January 3, 2012

Tim Mahon and the Training & Simulation Forum (Part Two)

It’s the New Year and now is when we start re-engaging with our journalist friends. In Part One of our interview with Tim, he shared with us that while print won’t die, online is a great place for meaningful conversation. In today's post, Tim discusses the value of events like I/ITSEC to generating stories and gives us a little insight into the integrity of his writing.
DTP: Where do you get your story ideas from?
TM: A good question, to which there are many answers. The simplest response, however, is the most critical – it’s people. Press releases, news wire stories, unsolicited PR pitches and the material gathered during press visits are extremely important sources of inspiration, but it’s people that really motivate the creation of an enduring story.
As an example, having spent four event-filled days at I/ITSEC in Orlando, there were 29 news stories that are gradually finding their way on to the Forum. But it would not be an exaggeration to say there are close to 100 story ideas that stem from meeting and talking with individuals at the show. Yes, we want to cover news as it emerges and ensure we are timely in bringing important events and successes to public knowledge. More crucial to the overall aim of the Forum, however, are the ideas prompted by casual conversation.
For instance, Presagis offered their media roundtable in its fourth iteration during the show. With members of the media in an intimate and engaging environment facing members of the supply side of the industry – not just Presagis, but Lockheed Martin, Northrop Grumman, Boeing, Cubic and Raytheon – the 90 minute conversation has given rise to a dozen threads I am now pursuing to bring to the Forum early in 2012.
DTP: Who would be your dream interview? Or, what topic would you most like to cover?
Photo Credit: Jacques-Louis David
TM: Napoleon, I think. I have been fascinated by the man since I was a teenager and I am struck by the fact that there have been more words written about him than any other figure except Christ. I am busy translating his correspondence in my copious free time these days and I cannot decide whether he was a genius or a megalomaniac, a competent executive or a compulsive micromanager. I would love to ask him about his approach to training and education, however. His epoch, following on the heels of the Age of Enlightenment, was characterized by the emergence of a literate middle- and lower-class.  His contemporaries began to pay attention to the exploitation of individual talent and the deployment of human capital and I firmly believe he would have a great deal to say on the subject of training, both from a military and a macro-social perspective. After all, if you scratch a Frenchman, you find a philosopher; they are a nation that loves to debate abstract ideas and make them live.

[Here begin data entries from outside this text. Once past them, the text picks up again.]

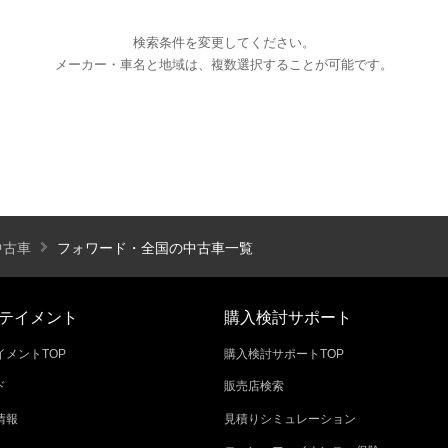
検索条件を変更してください。
メーカー・車名と地域は、複数選択することが可能です。
エアコン
パワーステアリング
パワーウィンドウ
カーテレビ（地デジ）
本革シート
アルミホイール
オートスライドドア
寒冷地仕様
ブラインドモニタ
シートヒーター
後席モニター
ハイビームアシ
中古車
フォワード・全国の中古車一覧
スライドアップシート
車いす用スロープ
スライド
テイメント
購入検討サポート
メントTOP
購入検討サポートTOP
ド
販売店検索
エコカー減税対象車
店長特選車
軽自動車を
情報
見積りシミュレーション
新着物件
修復歴なし
展示試乗車
4W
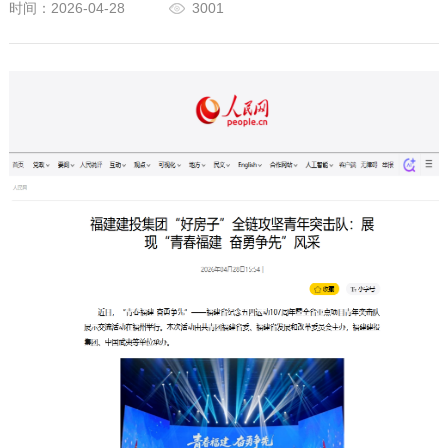
时间：2026-04-28
3001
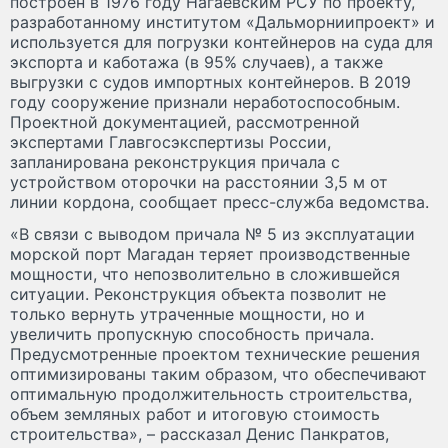
построен в 1976 году Нагаевским РСУ по проекту,
разработанному институтом «Дальморниипроект» и
используется для погрузки контейнеров на суда для
экспорта и каботажа (в 95% случаев), а также
выгрузки с судов импортных контейнеров. В 2019
году сооружение признали неработоспособным.
Проектной документацией, рассмотренной
экспертами Главгосэкспертизы России,
запланирована реконструкция причала с
устройством оторочки на расстоянии 3,5 м от
линии кордона, сообщает пресс-служба ведомства.
«В связи с выводом причала № 5 из эксплуатации
морской порт Магадан теряет производственные
мощности, что непозволительно в сложившейся
ситуации. Реконструкция объекта позволит не
только вернуть утраченные мощности, но и
увеличить пропускную способность причала.
Предусмотренные проектом технические решения
оптимизированы таким образом, что обеспечивают
оптимальную продолжительность строительства,
объем земляных работ и итоговую стоимость
строительства», – рассказал Денис Панкратов,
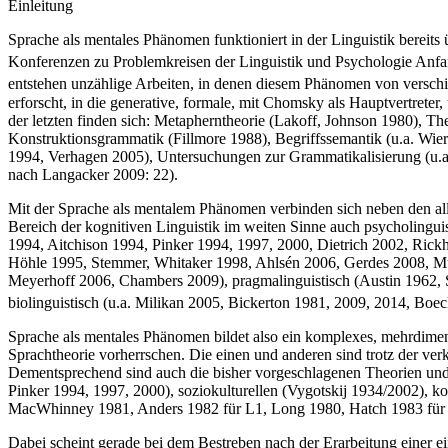
Einleitung
Sprache als mentales Phänomen funktioniert in der Linguistik bereits
Konferenzen zu Problemkreisen der Linguistik und Psychologie Anfan
entstehen unzählige Arbeiten, in denen diesem Phänomen von verschie
erforscht, in die generative, formale, mit Chomsky als Hauptvertreter
der letzten finden sich: Metapherntheorie (Lakoff, Johnson 1980), 
Konstruktionsgrammatik (Fillmore 1988), Begriffssemantik (u.a. Wi
1994, Verhagen 2005), Untersuchungen zur Grammatikalisierung (u.a.
nach Langacker 2009: 22).
Mit der Sprache als mentalem Phänomen verbinden sich neben den all
Bereich der kognitiven Linguistik im weiten Sinne auch psycholing
1994, Aitchison 1994, Pinker 1994, 1997, 2000, Dietrich 2002, Rickh
Höhle 1995, Stemmer, Whitaker 1998, Ahlsén 2006, Gerdes 2008, Mül
Meyerhoff 2006, Chambers 2009), pragmalinguistisch (Austin 1962, S
biolinguistisch (u.a. Milikan 2005, Bickerton 1981, 2009, 2014, Boec
Sprache als mentales Phänomen bildet also ein komplexes, mehrdimens
Sprachtheorie vorherrschen. Die einen und anderen sind trotz der verkü
Dementsprechend sind auch die bisher vorgeschlagenen Theorien und 
Pinker 1994, 1997, 2000), soziokulturellen (Vygotskij 1934/2002), ko
MacWhinney 1981, Anders 1982 für L1, Long 1980, Hatch 1983 für L2
Dabei scheint gerade bei dem Bestreben nach der Erarbeitung einer ein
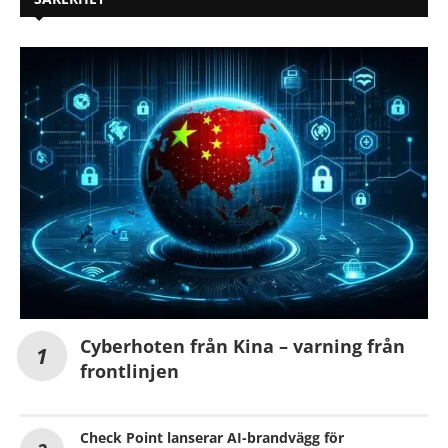
Cyberhoten från Kina – varning från
frontlinjen
Check Point lanserar AI-brandvägg för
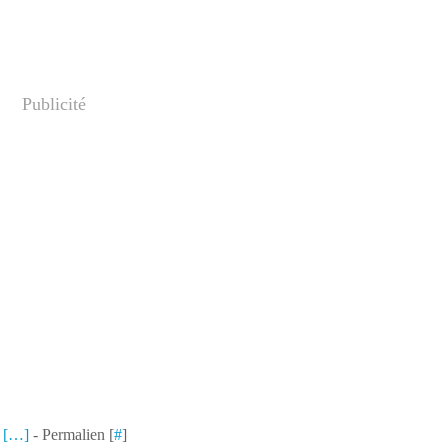
Publicité
 [
…
]
- Permalien [
#
]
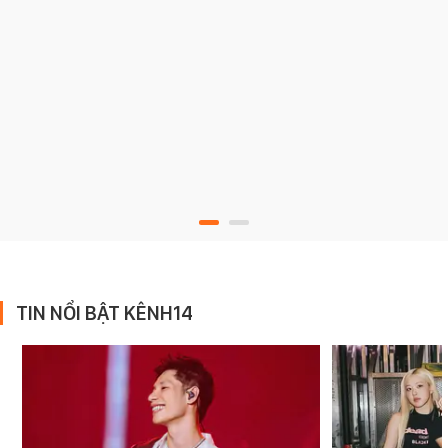
TIN NỔI BẬT KÊNH14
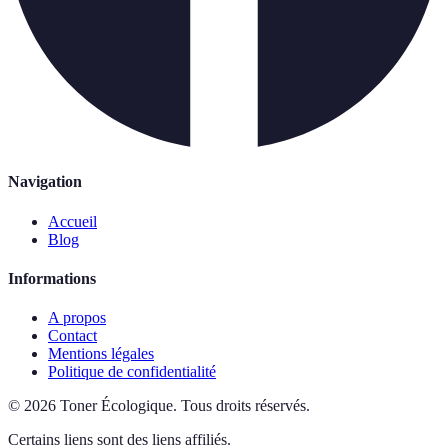
Navigation
Accueil
Blog
Informations
A propos
Contact
Mentions légales
Politique de confidentialité
©
2026
Toner Écologique
.
Tous droits réservés.
Certains liens sont des liens affiliés.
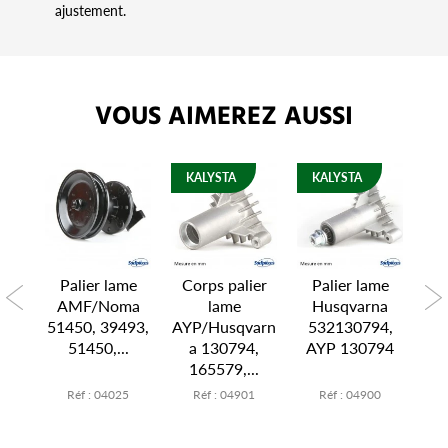
ajustement.
VOUS AIMEREZ AUSSI
KALYSTA
KALYSTA
me
Palier lame
Corps palier
Palier lame
P
92,
AMF/Noma
lame
Husqvarna
AY
51450, 39493,
AYP/Husqvarn
532130794,
51450,...
a 130794,
AYP 130794
165579,...
6
Réf : 04025
Réf : 04901
Réf : 04900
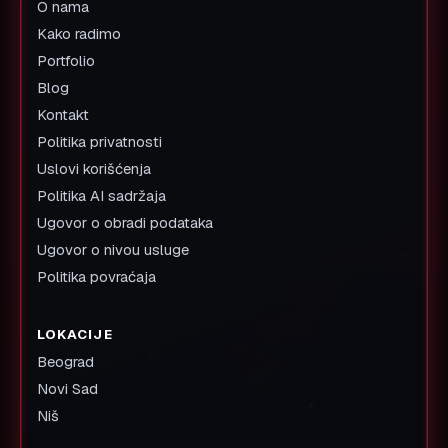
O nama
Kako radimo
Portfolio
Blog
Kontakt
Politika privatnosti
Uslovi korišćenja
Politika AI sadržaja
Ugovor o obradi podataka
Ugovor o nivou usluge
Politika povraćaja
LOKACIJE
Beograd
Novi Sad
Niš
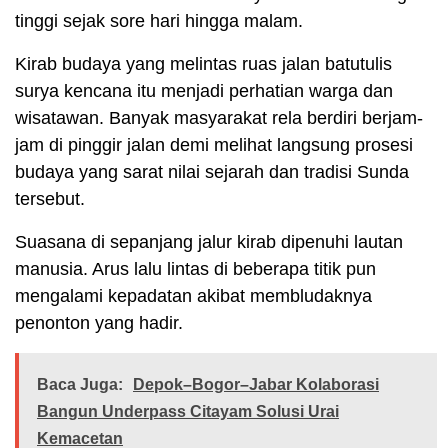
tinggi sejak sore hari hingga malam.
Kirab budaya yang melintas ruas jalan batutulis
surya kencana itu menjadi perhatian warga dan
wisatawan. Banyak masyarakat rela berdiri berjam-
jam di pinggir jalan demi melihat langsung prosesi
budaya yang sarat nilai sejarah dan tradisi Sunda
tersebut.
Suasana di sepanjang jalur kirab dipenuhi lautan
manusia. Arus lalu lintas di beberapa titik pun
mengalami kepadatan akibat membludaknya
penonton yang hadir.
Baca Juga:
Depok–Bogor–Jabar Kolaborasi
Bangun Underpass Citayam Solusi Urai
Kemacetan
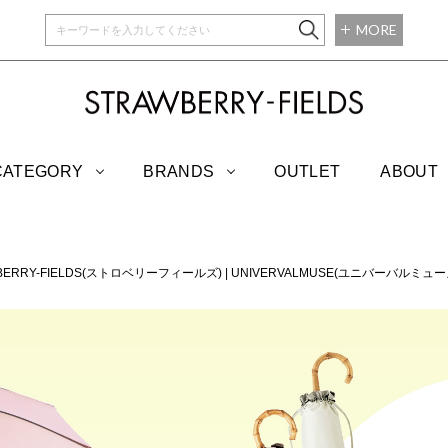
MORE
STRAWBERRY-
CATEGORY
BRANDS
OUTLET
ABOUT
BERRY-FIELDS(ストロベリーフィールズ)
|
UNIVERVALMUSE(ユニバーバルミュー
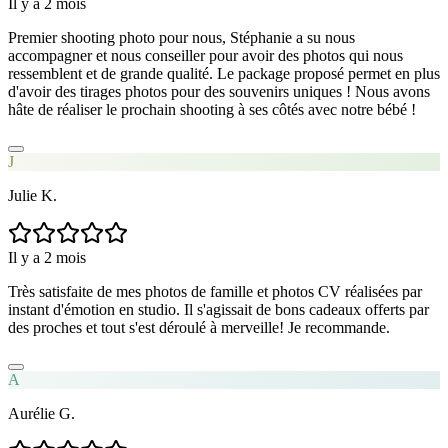
Il y a 2 mois
Premier shooting photo pour nous, Stéphanie a su nous
accompagner et nous conseiller pour avoir des photos qui nous
ressemblent et de grande qualité. Le package proposé permet en plus
d'avoir des tirages photos pour des souvenirs uniques ! Nous avons
hâte de réaliser le prochain shooting à ses côtés avec notre bébé !
J
Julie K.
Il y a 2 mois
Très satisfaite de mes photos de famille et photos CV réalisées par
instant d'émotion en studio. Il s'agissait de bons cadeaux offerts par
des proches et tout s'est déroulé à merveille! Je recommande.
A
Aurélie G.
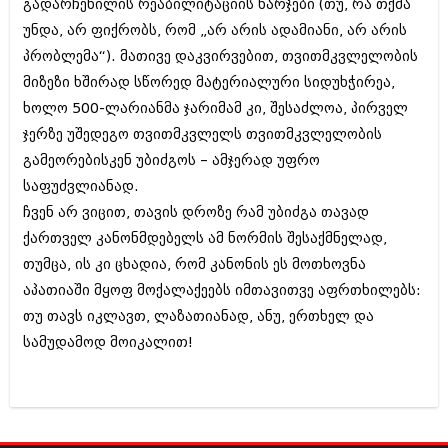
გადარჩენილის რეაბილიტაციის ხარჯები (თუ, რა თქმა
შოუბიზნესი
უნდა, არ ფიქრობს, რომ „არ არის ადამიანი, არ არის
ისტორია
დაიჯესტი
პრობლემა“). მათივე დაკვირვებით, თვითმკვლელობის
სხვადასხვა
მიზეზი ხშირად სწორედ მატერიალური სიდუხჭირეა,
ქალი და მამაკაცი
ხოლო 500-ლარიანმა ჯარიმამ კი, შესაძლოა, პირველ
ანონსი
ისტორია
ჯერზე უშედეგო თვითმკვლელს თვითმკვლელობის
არქივი
გამეორებისკენ უბიძგოს – ამჯერად უფრო
სხვადასხვა
საფუძვლიანად.
ანონსი
ნოემბერი 2020 (103)
ჩვენ არ ვიცით, თავის დროზე რამ უბიძგა თავად
ოქტომბერი 2020 (209)
ქართველ კანონმდებელს ამ ნორმის შესაქმნელად,
არქივი
სექტემბერი 2020 (204)
აგვისტო 2020 (249)
თუმცა, ის კი ცხადია, რომ კანონის ეს მოთხოვნა
ივლისი 2020 (204)
აგვისტო 2018 (162)
აპათიაში მყოფ მოქალაქეებს იმთავითვე აფრთხილებს:
ივნისი 2020 (249)
ივლისი 2018 (223)
თუ თავს იკლავთ, ლაზათიანად, ანუ, ერთხელ და
ივნისი 2018 (244)
სამუდამოდ მოიკალით!
არქივის ზომის ნახვა
მაისი 2018 (211)
აპრილი 2018 (194)
მარტი 2018 (256)
თებერვალი 2018 (208)
იანვარი 2018 (215)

As to a favourite topic, one that I am permanently attracted to is whether trainers see talent as a recruitment or a training issue. In other words, are great military leaders born (and therefore the challenge is to identify them at an early stage in the recruitment process) or can they be created? Can you instill genius in an otherwise anodyne character?
The answer, inevitably, is a mixture of both. But it is intensely interesting to listen to the varying philosophies. I am hoping shortly to interview a leading Michelin starred chef in London who has a reputation for finding and training the stars of tomorrow. There is a paradigm hiding away in his methodology which might be of interest to us all – particularly as government contracts increasingly seek to leverage benefits and lessons learned from the private sector’s methods of being smart about innovation and development.
DTP: What keeps you writing about the defence market?
TM: The “boys and their toys” angle is an inevitable one, I suppose. The equipment and major platforms that dominate the market about which I write are just cool – there’s no other word for it. But that is a transient and somewhat ephemeral reason for continuing to focus on this market.
The real reason is I believe it to be a critically important area of human activity. The right to self defence in one form or another is enshrined in every major democratic declaration in history, from Magna Carta to the NATO treaty. Preservation of tranquility and a safe environment for its citizens is (or should be) the primary raison d’être of every government.
And there is a reason this is called the DEFENCE market, not the OFFENCE market. I am truly tired of the knee-jerk, ill-informed point of view that brands every defence company or individual as a merchant of death. What I call the “British Robots Bombed My Baby In Baluchistan” type headline is sloppy journalism, spectacularly ill-informed and doesn’t serve any purpose other than a destructive one. By bringing three decades of experience, exposure and opinion vis-à-vis the defence market, I hope to be able to contribute to squaring the circle and inspiring better informed discussion.
Nick Friberg, President at BAE Systems C-ITS in Stockholm promulgated the idea of a “trusted community” in the T&S field a couple of years ago – a point at which the Forum was a nascent idea. Our work in the Forum is intended to support that concept, empower individuals to build or reinforce professional, enduring relationships and to create an environment in which everybody from the Chief of the Defence Staff to Joe Public understands the essential nature of defence in general and the military T&S ethos in particular. In the final analysis, it is about the preservation of life on an individual and collective basis, not the taking of it. And how can that be anything but one of our most important activities as a society?